● **Exercise aim**: Copy everything below from the line containing "catalogue / barcode: US 277687" down to the end of the entries, reproducing each line unchanged.

________

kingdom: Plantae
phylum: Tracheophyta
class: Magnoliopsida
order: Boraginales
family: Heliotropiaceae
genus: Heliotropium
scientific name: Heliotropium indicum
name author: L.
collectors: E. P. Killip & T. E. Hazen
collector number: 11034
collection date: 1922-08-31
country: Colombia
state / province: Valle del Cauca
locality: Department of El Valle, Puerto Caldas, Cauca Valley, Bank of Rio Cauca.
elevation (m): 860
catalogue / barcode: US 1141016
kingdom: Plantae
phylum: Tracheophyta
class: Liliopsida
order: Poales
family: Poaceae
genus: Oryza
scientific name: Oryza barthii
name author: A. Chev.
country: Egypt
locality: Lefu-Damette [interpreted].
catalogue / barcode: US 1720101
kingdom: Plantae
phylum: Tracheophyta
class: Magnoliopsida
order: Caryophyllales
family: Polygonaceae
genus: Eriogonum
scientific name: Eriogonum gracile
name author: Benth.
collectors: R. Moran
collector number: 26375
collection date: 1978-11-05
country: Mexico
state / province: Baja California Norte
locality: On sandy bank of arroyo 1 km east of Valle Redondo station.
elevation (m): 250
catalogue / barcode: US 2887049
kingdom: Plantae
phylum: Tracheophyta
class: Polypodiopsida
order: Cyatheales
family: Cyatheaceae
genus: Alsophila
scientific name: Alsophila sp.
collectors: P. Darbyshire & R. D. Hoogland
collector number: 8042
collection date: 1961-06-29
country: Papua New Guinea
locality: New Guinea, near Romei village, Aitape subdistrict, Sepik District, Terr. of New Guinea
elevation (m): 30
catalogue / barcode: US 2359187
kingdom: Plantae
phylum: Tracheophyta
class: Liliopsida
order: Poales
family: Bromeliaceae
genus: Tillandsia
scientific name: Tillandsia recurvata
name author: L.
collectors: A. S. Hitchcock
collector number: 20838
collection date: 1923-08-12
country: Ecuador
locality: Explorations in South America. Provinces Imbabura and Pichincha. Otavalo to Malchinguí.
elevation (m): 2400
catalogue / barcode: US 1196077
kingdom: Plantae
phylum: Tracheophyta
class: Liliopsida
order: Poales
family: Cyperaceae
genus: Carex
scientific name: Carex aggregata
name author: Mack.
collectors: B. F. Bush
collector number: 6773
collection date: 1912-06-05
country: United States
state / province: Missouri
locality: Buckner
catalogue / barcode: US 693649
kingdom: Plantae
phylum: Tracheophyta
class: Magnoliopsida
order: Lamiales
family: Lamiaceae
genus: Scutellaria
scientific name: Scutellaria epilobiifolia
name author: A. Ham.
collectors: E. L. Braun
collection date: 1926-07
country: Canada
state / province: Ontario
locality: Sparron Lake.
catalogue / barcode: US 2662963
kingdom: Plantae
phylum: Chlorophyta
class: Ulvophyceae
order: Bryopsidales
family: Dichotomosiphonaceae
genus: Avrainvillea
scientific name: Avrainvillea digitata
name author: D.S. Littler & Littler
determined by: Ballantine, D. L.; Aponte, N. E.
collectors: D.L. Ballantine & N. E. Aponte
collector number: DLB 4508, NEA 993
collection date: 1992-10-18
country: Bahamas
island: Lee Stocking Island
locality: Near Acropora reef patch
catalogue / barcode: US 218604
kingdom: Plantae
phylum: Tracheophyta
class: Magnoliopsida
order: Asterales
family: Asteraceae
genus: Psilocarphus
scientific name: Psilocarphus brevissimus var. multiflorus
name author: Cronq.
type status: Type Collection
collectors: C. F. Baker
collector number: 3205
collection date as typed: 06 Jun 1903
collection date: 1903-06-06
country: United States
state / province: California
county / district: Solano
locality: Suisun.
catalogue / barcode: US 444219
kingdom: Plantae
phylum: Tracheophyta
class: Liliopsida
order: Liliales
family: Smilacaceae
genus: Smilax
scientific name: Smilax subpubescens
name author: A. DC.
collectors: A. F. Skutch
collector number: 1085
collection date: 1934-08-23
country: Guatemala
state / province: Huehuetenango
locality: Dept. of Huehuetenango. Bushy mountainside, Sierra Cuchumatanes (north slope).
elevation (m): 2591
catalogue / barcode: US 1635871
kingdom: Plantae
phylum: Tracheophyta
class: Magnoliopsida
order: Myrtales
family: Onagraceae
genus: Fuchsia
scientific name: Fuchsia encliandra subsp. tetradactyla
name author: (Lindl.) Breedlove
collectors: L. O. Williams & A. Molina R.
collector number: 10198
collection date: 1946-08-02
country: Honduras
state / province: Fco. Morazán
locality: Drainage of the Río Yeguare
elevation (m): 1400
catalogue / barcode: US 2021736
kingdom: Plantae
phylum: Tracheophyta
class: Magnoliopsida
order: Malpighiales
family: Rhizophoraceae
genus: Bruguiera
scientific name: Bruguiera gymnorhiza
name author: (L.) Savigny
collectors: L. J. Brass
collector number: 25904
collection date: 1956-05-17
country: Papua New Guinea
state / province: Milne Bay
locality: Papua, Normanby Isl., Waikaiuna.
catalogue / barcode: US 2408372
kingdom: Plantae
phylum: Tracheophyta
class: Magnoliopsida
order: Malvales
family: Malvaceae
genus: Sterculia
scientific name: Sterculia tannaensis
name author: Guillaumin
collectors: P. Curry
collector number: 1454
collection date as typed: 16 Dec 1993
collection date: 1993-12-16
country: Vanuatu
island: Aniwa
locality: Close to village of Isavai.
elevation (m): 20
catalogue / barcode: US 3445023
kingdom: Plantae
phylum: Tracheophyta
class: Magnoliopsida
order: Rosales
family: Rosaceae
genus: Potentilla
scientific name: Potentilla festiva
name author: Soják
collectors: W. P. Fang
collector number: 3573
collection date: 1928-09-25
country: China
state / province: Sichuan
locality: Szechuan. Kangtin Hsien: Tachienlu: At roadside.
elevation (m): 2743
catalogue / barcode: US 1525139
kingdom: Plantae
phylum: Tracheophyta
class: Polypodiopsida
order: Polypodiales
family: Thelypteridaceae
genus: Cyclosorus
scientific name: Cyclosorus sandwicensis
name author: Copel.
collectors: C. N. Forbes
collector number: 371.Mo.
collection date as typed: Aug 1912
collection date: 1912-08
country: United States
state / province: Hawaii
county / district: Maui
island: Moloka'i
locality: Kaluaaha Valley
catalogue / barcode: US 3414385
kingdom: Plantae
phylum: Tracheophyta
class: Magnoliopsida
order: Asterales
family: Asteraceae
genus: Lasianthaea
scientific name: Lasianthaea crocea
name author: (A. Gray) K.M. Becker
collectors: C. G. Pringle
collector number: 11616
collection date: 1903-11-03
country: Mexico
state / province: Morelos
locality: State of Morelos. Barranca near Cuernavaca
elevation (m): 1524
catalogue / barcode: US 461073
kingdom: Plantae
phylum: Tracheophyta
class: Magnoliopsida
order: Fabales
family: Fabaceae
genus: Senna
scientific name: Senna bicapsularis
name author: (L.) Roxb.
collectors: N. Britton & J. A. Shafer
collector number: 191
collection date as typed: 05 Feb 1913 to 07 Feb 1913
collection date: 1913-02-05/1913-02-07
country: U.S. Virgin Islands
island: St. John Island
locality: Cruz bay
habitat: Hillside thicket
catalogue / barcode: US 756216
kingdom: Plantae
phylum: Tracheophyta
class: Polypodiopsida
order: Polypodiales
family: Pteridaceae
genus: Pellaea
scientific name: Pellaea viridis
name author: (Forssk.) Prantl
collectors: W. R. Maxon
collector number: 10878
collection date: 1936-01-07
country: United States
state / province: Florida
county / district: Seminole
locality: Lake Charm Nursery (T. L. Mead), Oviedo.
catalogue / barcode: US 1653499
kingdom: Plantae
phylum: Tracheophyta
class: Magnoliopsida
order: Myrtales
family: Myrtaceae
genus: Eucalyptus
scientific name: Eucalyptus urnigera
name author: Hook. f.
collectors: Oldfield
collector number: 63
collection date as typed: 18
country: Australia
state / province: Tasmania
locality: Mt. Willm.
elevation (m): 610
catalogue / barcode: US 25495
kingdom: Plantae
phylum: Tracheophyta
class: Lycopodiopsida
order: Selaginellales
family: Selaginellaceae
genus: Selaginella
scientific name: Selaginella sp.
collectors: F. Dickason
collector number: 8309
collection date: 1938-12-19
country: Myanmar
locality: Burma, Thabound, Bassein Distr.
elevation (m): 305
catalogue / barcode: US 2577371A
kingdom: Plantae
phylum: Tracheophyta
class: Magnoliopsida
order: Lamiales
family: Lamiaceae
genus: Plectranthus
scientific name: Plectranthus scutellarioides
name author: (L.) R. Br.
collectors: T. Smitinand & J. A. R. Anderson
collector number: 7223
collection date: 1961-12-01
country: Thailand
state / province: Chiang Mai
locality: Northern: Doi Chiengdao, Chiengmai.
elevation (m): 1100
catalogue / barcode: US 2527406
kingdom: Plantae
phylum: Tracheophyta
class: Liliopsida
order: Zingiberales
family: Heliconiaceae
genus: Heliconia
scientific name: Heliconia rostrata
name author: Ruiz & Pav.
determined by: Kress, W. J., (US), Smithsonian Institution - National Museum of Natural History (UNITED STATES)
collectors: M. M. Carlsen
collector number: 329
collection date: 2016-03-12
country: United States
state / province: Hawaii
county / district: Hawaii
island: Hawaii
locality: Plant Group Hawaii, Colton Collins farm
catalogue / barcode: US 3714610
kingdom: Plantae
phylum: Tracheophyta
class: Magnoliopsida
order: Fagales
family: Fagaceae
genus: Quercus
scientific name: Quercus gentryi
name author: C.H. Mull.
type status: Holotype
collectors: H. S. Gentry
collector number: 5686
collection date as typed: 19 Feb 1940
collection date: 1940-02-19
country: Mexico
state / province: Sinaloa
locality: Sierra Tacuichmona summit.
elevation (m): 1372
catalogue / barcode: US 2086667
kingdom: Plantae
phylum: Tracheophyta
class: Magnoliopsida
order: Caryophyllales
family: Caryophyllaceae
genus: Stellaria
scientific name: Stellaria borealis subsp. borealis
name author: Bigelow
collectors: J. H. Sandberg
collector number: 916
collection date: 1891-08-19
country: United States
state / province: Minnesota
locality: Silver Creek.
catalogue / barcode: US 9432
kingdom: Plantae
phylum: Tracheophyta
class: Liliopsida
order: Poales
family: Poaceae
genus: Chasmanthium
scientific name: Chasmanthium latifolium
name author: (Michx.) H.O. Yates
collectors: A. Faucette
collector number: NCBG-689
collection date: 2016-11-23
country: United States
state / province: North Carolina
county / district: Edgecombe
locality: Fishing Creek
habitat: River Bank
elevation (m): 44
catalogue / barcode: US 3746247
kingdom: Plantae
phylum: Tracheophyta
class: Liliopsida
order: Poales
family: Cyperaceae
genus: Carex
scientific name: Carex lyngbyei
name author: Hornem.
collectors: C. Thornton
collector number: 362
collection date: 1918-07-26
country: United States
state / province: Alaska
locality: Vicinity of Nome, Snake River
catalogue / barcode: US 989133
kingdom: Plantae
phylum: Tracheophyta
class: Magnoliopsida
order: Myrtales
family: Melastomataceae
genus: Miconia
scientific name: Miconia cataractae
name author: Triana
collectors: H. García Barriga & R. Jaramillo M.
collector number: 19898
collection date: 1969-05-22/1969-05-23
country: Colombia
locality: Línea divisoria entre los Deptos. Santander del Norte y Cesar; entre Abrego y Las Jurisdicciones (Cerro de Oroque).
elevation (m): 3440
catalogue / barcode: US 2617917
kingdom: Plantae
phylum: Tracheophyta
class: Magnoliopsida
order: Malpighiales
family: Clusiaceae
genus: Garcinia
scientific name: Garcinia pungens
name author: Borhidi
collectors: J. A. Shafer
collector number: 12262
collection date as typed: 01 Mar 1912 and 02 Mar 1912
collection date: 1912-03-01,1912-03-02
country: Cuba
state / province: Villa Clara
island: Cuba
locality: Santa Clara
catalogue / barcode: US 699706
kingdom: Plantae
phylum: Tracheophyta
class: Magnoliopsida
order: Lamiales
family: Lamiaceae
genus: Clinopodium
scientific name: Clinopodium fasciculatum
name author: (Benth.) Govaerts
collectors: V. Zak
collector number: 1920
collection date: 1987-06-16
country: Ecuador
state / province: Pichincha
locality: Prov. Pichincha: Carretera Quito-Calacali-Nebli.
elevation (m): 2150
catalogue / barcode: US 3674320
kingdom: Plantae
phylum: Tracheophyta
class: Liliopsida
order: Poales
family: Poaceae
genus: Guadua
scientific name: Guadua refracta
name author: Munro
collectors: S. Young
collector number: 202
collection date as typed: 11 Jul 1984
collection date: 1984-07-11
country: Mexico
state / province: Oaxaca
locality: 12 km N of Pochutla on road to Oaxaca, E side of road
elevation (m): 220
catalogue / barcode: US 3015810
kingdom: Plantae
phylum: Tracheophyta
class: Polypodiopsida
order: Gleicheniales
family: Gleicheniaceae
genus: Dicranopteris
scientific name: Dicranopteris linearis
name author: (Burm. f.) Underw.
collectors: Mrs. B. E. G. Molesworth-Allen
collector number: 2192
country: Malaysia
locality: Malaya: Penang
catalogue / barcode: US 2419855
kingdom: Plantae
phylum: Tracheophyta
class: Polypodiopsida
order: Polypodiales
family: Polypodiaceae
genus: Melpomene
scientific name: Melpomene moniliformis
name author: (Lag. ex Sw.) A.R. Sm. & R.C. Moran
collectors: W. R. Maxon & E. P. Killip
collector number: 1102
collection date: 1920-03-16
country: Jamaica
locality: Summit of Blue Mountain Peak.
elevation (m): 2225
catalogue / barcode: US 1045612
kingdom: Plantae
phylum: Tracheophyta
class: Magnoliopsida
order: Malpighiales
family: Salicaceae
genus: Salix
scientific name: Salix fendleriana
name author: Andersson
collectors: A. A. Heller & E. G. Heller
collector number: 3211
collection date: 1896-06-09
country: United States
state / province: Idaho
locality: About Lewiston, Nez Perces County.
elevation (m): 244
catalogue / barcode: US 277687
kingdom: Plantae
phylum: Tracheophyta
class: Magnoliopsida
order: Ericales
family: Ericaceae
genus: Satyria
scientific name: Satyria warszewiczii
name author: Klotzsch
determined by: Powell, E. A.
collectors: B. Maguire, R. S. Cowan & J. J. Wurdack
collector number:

________

● **Task response**:
catalogue / barcode: US 277687
kingdom: Plantae
phylum: Tracheophyta
class: Magnoliopsida
order: Ericales
family: Ericaceae
genus: Satyria
scientific name: Satyria warszewiczii
name author: Klotzsch
determined by: Powell, E. A.
collectors: B. Maguire, R. S. Cowan & J. J. Wurdack
collector number:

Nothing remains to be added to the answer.